**DATA**:
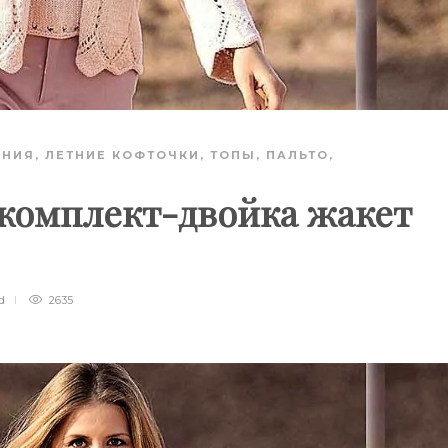
АНИЯ
,
ЛЕТНИЕ КОФТОЧКИ, ТОПЫ
,
ПАЛЬТО,
комплект-двойка жакет
d
2635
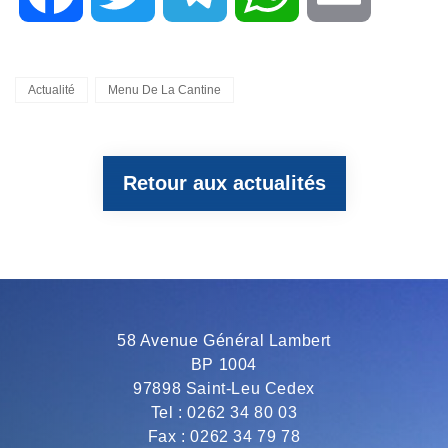
a
w
e
h
m
Categories
Actualité
Menu De La Cantine
c
i
l
a
a
Retour aux actualités
e
t
e
t
i
b
t
g
s
l
o
e
r
A
58 Avenue Général Lambert
BP 1004
o
r
a
p
97898 Saint-Leu Cedex
Tel : 0262 34 80 03
Fax : 0262 34 79 78
k
m
p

**WHAT YOU NEED TO DO**:
Restate the material word for word, minus pictures.

**ANSWER TO THIS EXERCISE**:
АНИЯ
,
ЛЕТНИЕ КОФТОЧКИ, ТОПЫ
,
ПАЛЬТО,
комплект-двойка жакет
d
2635
a
w
e
h
m
Categories
Actualité
Menu De La Cantine
c
i
l
a
a
Retour aux actualités
e
t
e
t
i
b
t
g
s
l
o
e
r
A
58 Avenue Général Lambert
BP 1004
o
r
a
p
97898 Saint-Leu Cedex
Tel : 0262 34 80 03
Fax : 0262 34 79 78
k
m
p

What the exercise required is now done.